> **Estratto fornito**:
━━━━━━━━━━━━━━━━

A quarant’anni da Montagna Longa pubblichiamo la brillante prefazione di Giosuè Calaciura a “L’ultimo volo per Punta Raisi” di Francesco Terracina. “.. è un formidabile rapporto sullo stato del silenzio a quarant’anni esatti da una strage ancora inspiegabile. La Giustizia ha cristallizzato una fragile e contorta verità, troppo rapida e poco credibile, sulla morte di 115 persone a bordo del DC8 Alitalia AZ 112 Roma Palermo che il 5 maggio del 1972, tra le 22,23 e le 22,24, si schiantò sul costone di Montagna Longa.”
In Sicilia si viene al mondo muti. E’ nel silenzio che la diversità dei siciliani diventa cultura.
…..Il silenzio è la qualità più sottile e spesso apprezzata dei morti e della morte.
Della morte civile e della solitudine, dei morti ammazzati, dei morti di strage, dei morti di disastri aerei. Sono stati tre a Palermo, per un totale di 297 morti. Non c’è un’altra città italiana che possa contare tutte queste croci, tutti questi silenzi.
“L’ultimo volo per Punta Raisi” è un formidabile rapporto sullo stato del silenzio a quarant’anni esatti da una strage ancora inspiegabile. La Giustizia ha cristallizzato una fragile e contorta verità, troppo rapida e poco credibile, sulla morte di 115 persone a bordo del DC8 Alitalia AZ 112 Roma Palermo che il 5 maggio del 1972, tra le 22,23 e le 22,24, si schiantò sul costone di Montagna Longa, a poco meno di otto chilometri dalle piste dell’aeroporto palermitano.

━━━━━━━━━━━━━━━━

> **Compiti scritti**:
[a] Ricopia dall'estratto sulla strage di Montagna Longa il passo che comincia con "Della morte civile" e prosegue fino a "tutti questi silenzi.".
[b] Rispondi a queste domande basandoti sull'estratto sulla strage di Montagna Longa.
(i) Quanti disastri aerei ci sono stati a Palermo e quanti morti hanno causato in totale?
(ii) In quale giorno si schiantò il DC8 Alitalia AZ 112 Roma Palermo?
(iii) A quale distanza dalle piste dell'aeroporto palermitano avvenne lo schianto?

━━━━━━━━━━━━━━━━

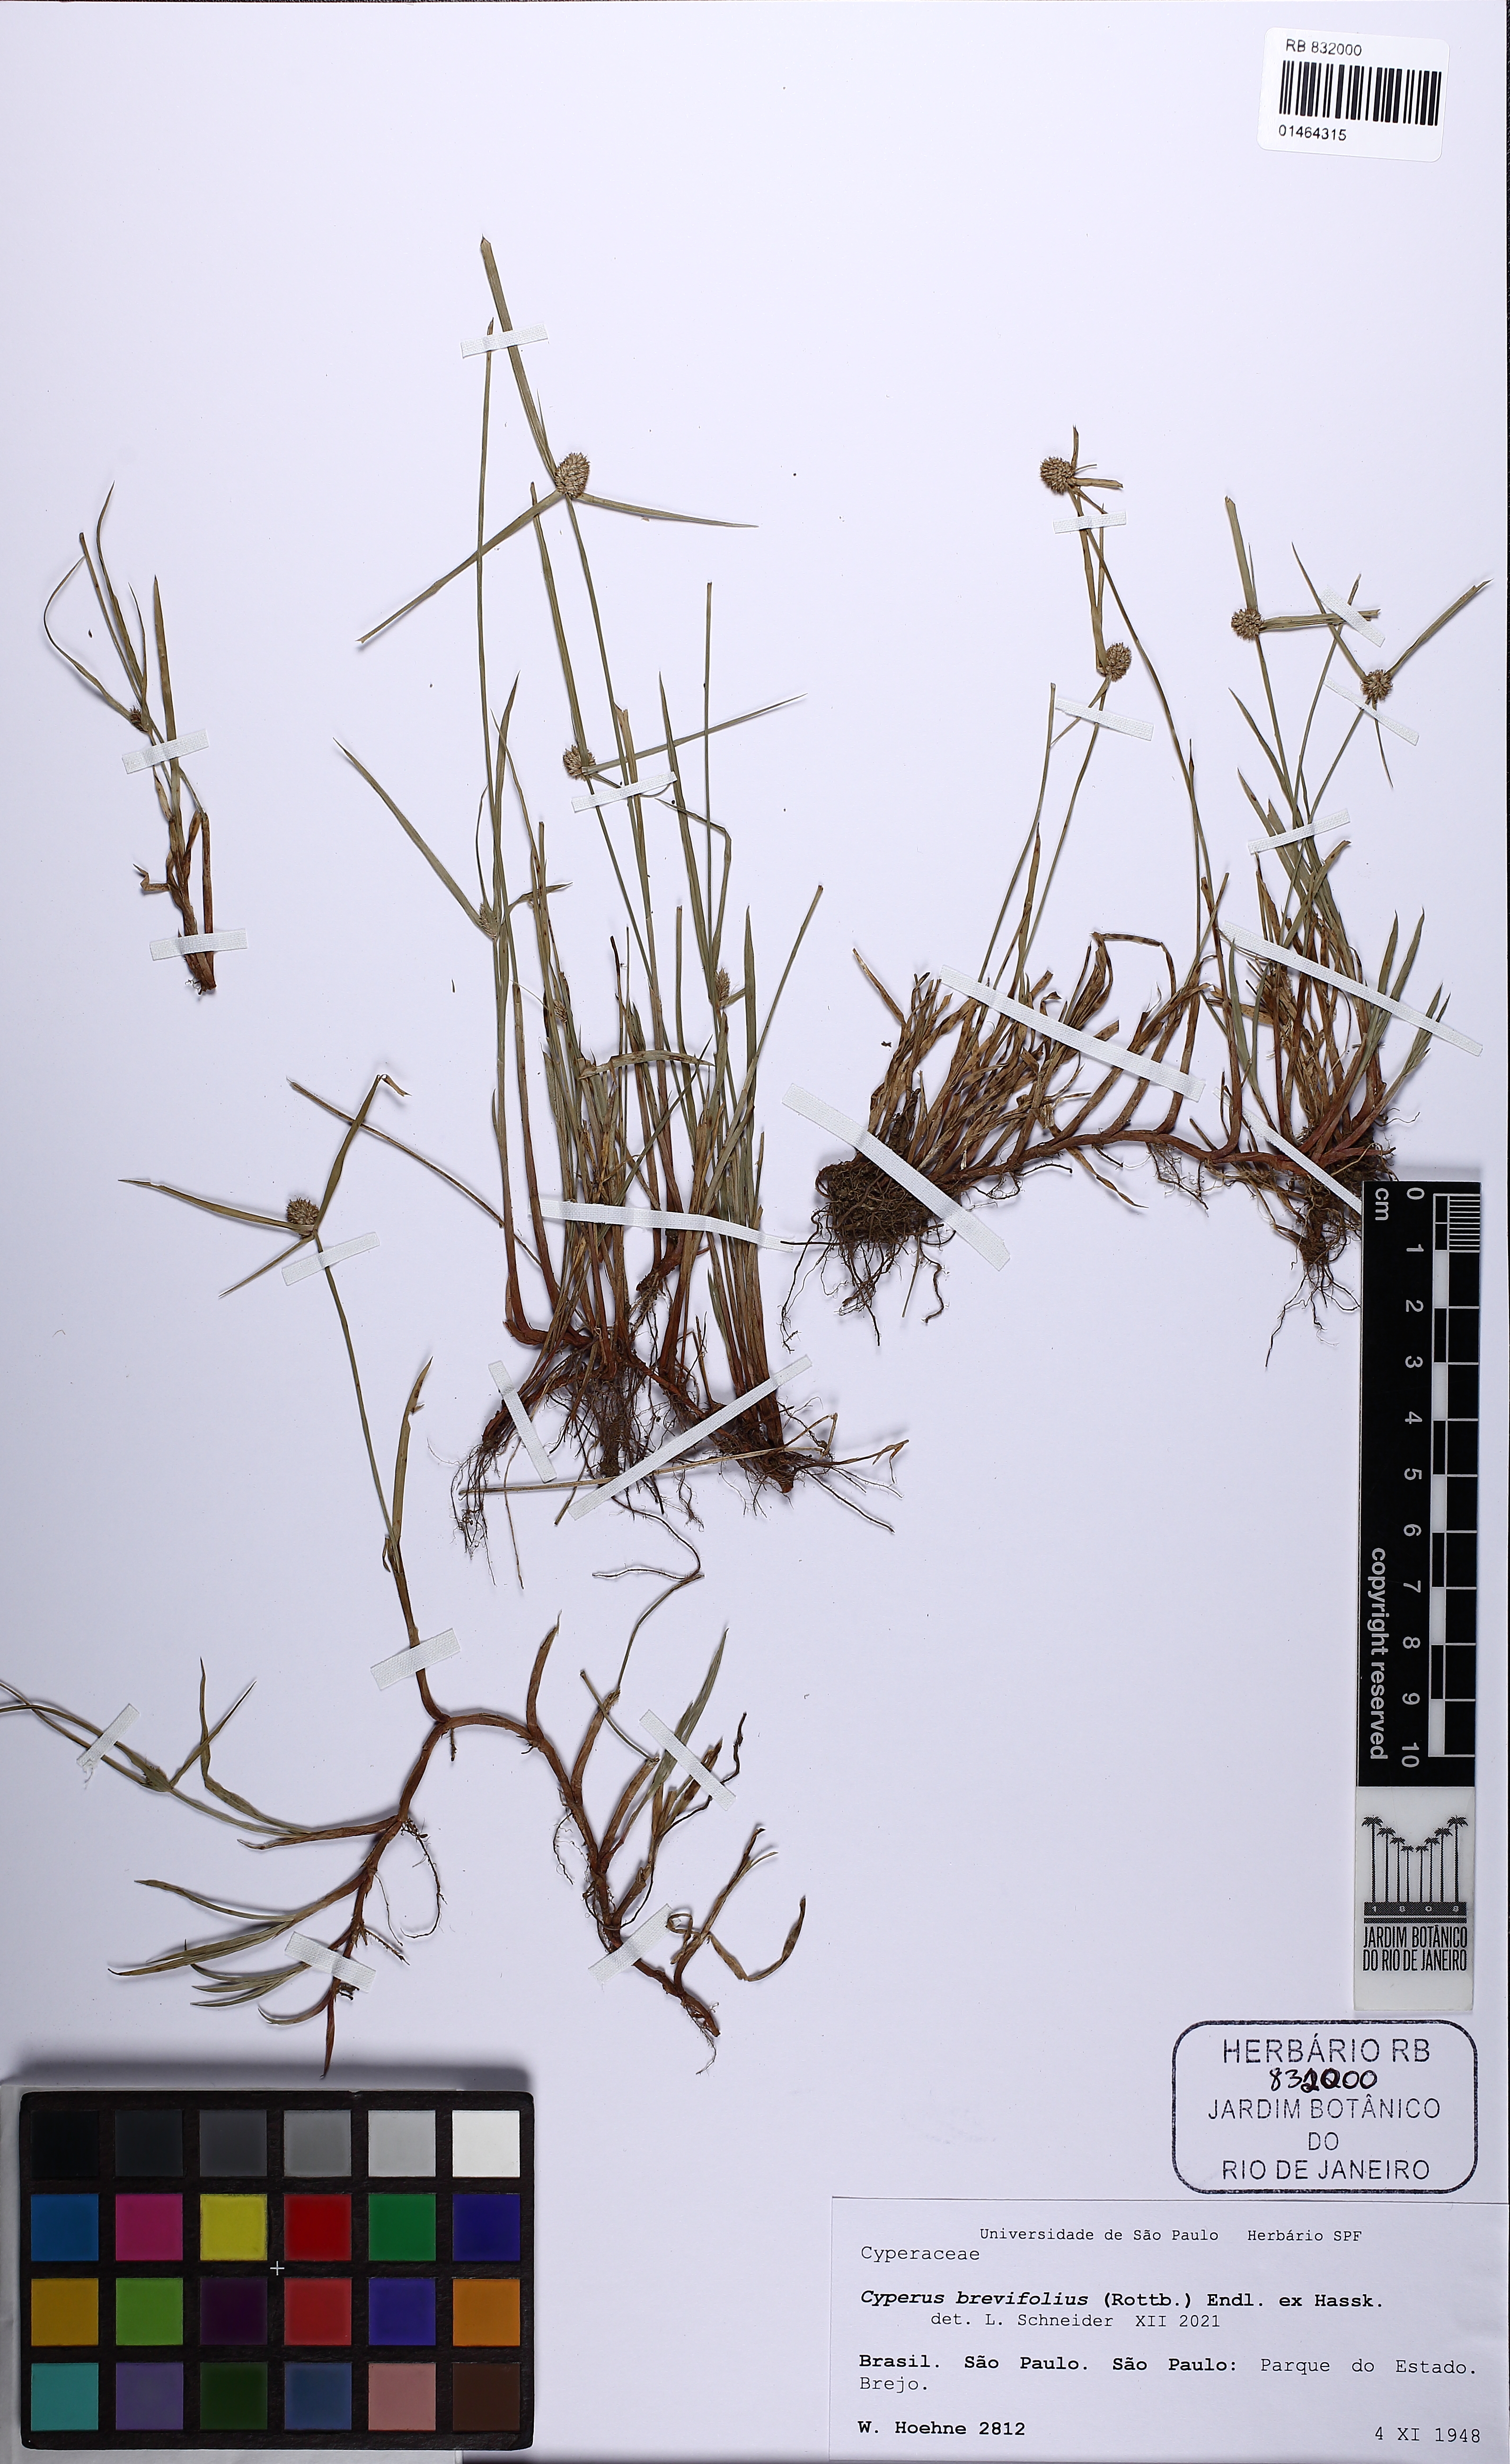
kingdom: Plantae
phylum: Tracheophyta
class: Liliopsida
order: Poales
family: Cyperaceae
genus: Cyperus
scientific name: Cyperus brevifolius
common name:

━━━━━━━━━━━━━━━━

> **Risposte ai compiti**:
[a]
Della morte civile e della solitudine, dei morti ammazzati, dei morti di strage, dei morti di disastri aerei. Sono stati tre a Palermo, per un totale di 297 morti. Non c’è un’altra città italiana che possa contare tutte queste croci, tutti questi silenzi.

[b]
(i) Tre disastri aerei, per un totale di 297 morti.
(ii) Il 5 maggio del 1972.
(iii) A poco meno di otto chilometri.